10.xxx.xxx.xxx 0.0.0.0 255.xxx.xxx.0 U 0 0 0 eth0
localhost 0.0.0.0 255.xxx.xxx.xxx UH 0 0 0 lo
172.17.x.x 0.0.0.0 255.255.0.0 U 0 0 0 docker0

root@PAMPrimary:~# ifconfig eth0
eth0: flags=4163<UP,BROADCAST,RUNNING,MULTICAST> mtu 1500
inet 10.xxx.xxx.xxx netmask 255.xxx.xxx.xxx broadcast 10.xxx.xxx.xxx
inet6 xxxx::xxxx:xx:xxxx:xxxx prefixlen 64 scopeid 0x20<link>
ether 52:54:00:0f:8d:6c txqueuelen 1000 (Ethernet)
RX packets 309258785 bytes 96522743679 (89.8 GiB)
RX errors 15278743 dropped 35 overruns 0 frame 15278743
TX packets 297646202 bytes 74715208774 (69.5 GiB)
TX errors 0 dropped 0 overruns 0 carrier 0 collisions 0

root@PAMPrimary:~# ifconfig eth0:1
eth0:1: flags=4163<UP,BROADCAST,RUNNING,MULTICAST> mtu 1500
inet 10.xxx.xxx.xxx netmask 255.xxx.xxx.xxx broadcast 10.xxx.xxx.xxx
ether 52:54:00:0f:8d:6c txqueuelen 1000 (Ethernet)

Resolution

Using IP's that all belong to the same subnet for each node and the VIP for the cluster site will allow for proper and stable communication.

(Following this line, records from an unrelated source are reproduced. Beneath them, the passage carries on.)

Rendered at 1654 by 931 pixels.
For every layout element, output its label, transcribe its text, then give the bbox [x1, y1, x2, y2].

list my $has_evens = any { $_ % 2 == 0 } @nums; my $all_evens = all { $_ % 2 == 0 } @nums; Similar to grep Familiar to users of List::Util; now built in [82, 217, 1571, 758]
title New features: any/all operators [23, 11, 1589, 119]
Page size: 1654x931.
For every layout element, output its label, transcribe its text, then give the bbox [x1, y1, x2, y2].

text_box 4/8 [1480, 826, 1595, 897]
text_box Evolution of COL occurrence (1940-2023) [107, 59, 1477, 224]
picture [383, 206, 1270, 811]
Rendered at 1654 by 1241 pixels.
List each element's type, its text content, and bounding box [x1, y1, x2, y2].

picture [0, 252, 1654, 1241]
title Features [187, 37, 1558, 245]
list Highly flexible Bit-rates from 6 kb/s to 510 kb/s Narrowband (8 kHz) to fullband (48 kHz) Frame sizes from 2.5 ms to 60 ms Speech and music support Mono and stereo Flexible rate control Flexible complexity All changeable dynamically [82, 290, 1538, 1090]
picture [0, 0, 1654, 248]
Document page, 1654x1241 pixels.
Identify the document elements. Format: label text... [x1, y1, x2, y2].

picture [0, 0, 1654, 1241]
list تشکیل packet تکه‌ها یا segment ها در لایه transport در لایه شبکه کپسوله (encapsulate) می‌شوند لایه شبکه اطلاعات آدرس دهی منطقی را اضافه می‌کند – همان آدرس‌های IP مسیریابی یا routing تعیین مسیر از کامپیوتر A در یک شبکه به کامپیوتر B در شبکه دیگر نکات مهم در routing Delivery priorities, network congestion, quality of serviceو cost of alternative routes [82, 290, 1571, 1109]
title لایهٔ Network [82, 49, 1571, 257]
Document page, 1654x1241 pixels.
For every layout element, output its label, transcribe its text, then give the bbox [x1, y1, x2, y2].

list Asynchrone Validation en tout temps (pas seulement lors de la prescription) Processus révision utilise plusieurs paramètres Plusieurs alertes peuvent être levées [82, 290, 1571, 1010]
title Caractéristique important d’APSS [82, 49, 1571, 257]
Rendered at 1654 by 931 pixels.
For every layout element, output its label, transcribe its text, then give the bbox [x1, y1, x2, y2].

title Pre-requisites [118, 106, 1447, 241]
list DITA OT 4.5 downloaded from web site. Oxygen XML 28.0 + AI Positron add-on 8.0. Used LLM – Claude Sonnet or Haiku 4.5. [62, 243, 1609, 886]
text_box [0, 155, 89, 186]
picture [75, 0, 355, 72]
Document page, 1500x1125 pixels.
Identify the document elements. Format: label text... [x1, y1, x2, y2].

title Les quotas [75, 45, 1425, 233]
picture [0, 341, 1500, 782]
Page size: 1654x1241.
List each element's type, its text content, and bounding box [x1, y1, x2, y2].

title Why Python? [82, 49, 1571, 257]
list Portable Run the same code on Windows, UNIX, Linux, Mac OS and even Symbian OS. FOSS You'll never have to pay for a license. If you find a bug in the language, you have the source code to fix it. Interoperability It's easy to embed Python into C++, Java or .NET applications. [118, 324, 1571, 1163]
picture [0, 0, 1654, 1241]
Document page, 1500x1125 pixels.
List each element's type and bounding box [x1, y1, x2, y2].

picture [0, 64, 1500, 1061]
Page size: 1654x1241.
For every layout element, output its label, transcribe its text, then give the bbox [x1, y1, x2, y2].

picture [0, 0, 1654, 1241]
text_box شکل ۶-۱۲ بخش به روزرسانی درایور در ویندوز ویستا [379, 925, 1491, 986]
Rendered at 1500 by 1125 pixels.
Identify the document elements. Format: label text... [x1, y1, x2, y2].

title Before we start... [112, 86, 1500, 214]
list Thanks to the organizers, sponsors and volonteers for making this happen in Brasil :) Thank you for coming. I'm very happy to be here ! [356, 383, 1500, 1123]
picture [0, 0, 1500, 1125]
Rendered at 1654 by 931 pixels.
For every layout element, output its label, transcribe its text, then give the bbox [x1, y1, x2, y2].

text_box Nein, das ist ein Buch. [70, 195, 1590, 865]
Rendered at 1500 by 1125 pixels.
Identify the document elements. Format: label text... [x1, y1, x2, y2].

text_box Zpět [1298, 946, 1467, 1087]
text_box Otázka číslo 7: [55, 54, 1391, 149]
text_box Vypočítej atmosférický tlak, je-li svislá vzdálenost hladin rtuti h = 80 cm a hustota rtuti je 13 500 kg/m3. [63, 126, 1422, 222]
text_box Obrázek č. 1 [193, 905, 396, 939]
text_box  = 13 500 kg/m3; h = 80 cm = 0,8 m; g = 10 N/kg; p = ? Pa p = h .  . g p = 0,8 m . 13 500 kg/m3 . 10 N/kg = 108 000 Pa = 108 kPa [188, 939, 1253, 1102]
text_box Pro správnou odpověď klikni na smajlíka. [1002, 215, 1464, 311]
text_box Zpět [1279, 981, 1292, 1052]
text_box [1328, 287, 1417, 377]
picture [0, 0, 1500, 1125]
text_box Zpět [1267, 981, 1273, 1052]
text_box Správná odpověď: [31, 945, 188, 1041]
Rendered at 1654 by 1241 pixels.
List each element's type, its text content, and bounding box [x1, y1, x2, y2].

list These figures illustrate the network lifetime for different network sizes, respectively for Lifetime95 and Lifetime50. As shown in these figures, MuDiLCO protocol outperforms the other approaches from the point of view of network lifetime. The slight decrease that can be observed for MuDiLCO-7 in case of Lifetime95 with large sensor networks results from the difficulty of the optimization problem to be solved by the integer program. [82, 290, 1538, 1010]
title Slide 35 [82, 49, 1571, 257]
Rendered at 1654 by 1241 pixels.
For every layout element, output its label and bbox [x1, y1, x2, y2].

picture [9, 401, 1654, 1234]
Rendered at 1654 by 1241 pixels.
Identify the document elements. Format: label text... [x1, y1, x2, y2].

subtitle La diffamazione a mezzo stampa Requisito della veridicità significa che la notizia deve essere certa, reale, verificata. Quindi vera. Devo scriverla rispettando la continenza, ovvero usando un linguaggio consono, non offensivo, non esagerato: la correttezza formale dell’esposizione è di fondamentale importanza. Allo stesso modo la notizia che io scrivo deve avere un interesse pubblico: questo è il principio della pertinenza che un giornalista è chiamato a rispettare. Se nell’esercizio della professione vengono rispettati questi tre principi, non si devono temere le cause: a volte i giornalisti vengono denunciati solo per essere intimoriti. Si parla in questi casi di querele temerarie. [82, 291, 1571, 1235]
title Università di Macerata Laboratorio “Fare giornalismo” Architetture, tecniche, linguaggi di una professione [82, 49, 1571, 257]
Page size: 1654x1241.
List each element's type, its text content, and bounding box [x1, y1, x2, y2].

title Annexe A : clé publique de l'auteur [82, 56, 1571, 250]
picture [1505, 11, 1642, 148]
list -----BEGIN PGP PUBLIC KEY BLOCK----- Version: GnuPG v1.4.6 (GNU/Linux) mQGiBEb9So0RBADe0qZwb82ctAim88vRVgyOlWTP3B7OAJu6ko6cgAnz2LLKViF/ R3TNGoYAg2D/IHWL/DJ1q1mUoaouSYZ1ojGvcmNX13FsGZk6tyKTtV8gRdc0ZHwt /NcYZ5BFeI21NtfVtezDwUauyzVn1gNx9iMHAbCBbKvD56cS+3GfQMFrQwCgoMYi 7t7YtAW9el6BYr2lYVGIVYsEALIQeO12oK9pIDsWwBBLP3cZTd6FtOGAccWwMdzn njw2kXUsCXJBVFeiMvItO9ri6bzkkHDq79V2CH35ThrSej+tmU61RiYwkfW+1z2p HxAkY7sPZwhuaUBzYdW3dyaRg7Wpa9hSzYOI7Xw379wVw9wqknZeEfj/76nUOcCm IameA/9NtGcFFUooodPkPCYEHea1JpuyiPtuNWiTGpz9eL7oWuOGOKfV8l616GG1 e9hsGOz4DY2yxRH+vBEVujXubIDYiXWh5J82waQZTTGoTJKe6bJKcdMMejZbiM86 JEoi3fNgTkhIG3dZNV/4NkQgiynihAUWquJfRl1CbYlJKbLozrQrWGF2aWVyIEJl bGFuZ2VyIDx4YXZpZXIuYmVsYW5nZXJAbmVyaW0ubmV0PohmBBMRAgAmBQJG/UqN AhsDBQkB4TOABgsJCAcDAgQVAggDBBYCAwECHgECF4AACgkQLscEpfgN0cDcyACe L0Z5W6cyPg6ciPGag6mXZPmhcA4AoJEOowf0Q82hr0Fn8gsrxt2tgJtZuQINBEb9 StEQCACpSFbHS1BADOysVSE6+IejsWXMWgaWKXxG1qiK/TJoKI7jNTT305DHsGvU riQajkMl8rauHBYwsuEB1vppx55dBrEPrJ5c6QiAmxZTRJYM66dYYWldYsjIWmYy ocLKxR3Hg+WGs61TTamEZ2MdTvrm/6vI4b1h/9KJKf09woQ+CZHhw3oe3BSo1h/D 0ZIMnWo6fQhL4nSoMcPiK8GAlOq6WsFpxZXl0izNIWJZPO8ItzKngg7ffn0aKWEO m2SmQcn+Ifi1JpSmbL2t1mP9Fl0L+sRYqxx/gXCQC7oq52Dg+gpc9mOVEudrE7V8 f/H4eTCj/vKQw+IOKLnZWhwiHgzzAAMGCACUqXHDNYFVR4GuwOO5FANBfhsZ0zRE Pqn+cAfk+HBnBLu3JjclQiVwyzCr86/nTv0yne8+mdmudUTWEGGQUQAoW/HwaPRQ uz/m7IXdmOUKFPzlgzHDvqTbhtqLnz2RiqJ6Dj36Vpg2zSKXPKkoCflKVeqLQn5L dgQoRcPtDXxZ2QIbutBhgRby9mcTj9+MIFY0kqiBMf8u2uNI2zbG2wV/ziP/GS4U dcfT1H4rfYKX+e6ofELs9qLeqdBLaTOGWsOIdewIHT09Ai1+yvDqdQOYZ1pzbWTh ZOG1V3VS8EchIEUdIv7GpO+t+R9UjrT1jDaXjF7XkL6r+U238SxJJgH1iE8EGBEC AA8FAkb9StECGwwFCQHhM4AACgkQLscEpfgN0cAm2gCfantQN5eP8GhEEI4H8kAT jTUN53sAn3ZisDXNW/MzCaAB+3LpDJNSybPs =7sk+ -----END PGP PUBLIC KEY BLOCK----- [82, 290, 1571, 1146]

Note: The requirement for setting all nodes and VIP addresses in the same subnet is defined in the PAM manuals for all releases but with the release of Symantec 4.1 and higher this can change based on the use of an external load balancer specifically.

Additional Information

The simple fact that the cluster can start in some misconfigurations for IPs in different subnets does not mean that it is ok nor supported. Advanced routers or switch like network behavior due to VLAN or ESX network management can offset the problem configuration and allow for communications in some case but will become problematic to troubleshoot. Network changes or a Vmotion of the VMware appliance may break the communications that have been allowed due to the internal network switching at the VMWare host.